* [Try it]: From the entries below, return only the lines starting at the one that contains "(hpglpennumber 1)" and ending at the one that contains "(plotvalue true)", exactly as they stand.

___ Given information

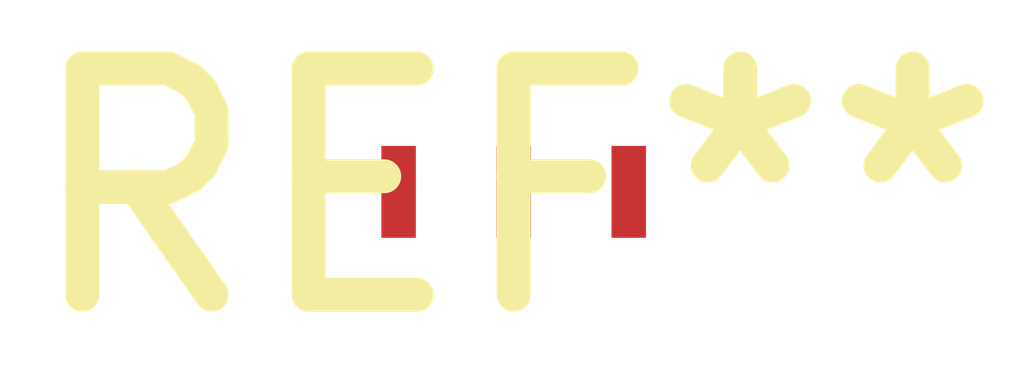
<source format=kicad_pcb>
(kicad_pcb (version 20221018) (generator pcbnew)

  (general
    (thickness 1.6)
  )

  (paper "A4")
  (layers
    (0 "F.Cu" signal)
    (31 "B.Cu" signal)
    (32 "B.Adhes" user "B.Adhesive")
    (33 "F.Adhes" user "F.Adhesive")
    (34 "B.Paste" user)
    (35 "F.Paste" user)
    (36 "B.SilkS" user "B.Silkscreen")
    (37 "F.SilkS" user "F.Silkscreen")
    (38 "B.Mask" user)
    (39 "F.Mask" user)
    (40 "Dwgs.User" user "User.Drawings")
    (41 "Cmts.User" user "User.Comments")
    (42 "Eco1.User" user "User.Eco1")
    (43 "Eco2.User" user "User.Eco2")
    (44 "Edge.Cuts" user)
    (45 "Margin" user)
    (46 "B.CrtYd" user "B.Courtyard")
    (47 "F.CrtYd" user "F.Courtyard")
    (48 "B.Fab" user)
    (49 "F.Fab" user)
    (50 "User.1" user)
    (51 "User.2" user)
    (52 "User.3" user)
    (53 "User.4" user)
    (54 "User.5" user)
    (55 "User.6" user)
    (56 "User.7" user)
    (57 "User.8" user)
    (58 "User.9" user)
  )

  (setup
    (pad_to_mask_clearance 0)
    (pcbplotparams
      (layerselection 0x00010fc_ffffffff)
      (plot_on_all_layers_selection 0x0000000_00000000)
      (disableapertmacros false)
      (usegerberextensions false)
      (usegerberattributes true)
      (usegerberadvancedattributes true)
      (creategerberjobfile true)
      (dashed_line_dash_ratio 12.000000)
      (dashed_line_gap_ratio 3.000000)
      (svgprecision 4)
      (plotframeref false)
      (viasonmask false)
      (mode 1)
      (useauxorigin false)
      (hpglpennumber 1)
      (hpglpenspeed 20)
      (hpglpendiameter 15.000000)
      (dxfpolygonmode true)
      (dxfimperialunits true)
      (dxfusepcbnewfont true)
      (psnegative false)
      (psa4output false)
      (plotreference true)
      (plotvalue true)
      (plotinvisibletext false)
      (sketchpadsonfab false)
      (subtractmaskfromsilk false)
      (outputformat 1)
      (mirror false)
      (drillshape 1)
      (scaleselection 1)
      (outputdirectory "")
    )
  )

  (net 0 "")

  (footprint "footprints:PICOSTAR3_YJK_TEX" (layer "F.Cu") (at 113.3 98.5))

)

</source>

______
___ Given information

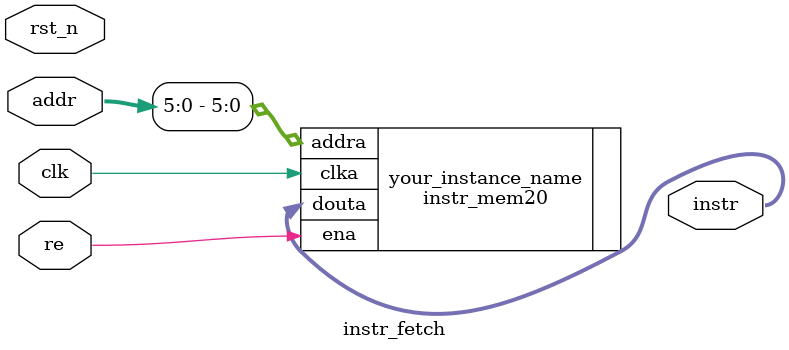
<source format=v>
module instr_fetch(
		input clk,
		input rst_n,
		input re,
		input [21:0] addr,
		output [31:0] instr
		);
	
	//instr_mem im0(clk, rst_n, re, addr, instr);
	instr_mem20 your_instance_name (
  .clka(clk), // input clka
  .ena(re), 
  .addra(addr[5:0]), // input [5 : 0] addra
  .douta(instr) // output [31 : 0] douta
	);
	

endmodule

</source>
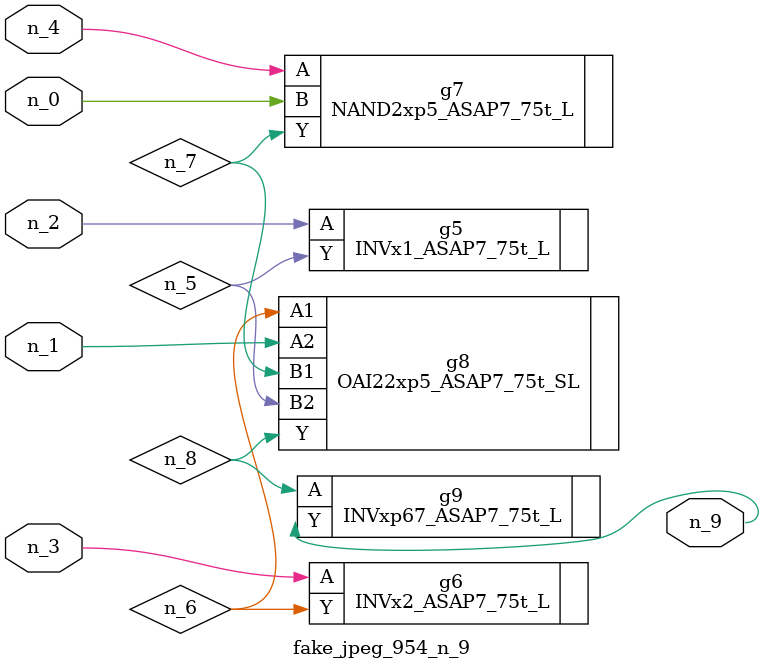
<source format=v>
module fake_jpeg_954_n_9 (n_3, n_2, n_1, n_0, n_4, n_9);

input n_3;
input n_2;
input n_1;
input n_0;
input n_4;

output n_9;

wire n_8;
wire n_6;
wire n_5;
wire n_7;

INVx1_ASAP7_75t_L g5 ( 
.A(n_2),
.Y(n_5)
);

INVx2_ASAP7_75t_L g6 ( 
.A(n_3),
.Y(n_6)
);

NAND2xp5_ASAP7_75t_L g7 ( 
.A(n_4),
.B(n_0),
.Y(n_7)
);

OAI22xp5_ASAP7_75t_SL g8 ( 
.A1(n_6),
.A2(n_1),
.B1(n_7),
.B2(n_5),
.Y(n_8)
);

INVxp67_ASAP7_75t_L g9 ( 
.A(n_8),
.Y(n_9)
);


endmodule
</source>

______

* [Result for this exercise]:
      (hpglpennumber 1)
      (hpglpenspeed 20)
      (hpglpendiameter 15.000000)
      (dxfpolygonmode true)
      (dxfimperialunits true)
      (dxfusepcbnewfont true)
      (psnegative false)
      (psa4output false)
      (plotreference true)
      (plotvalue true)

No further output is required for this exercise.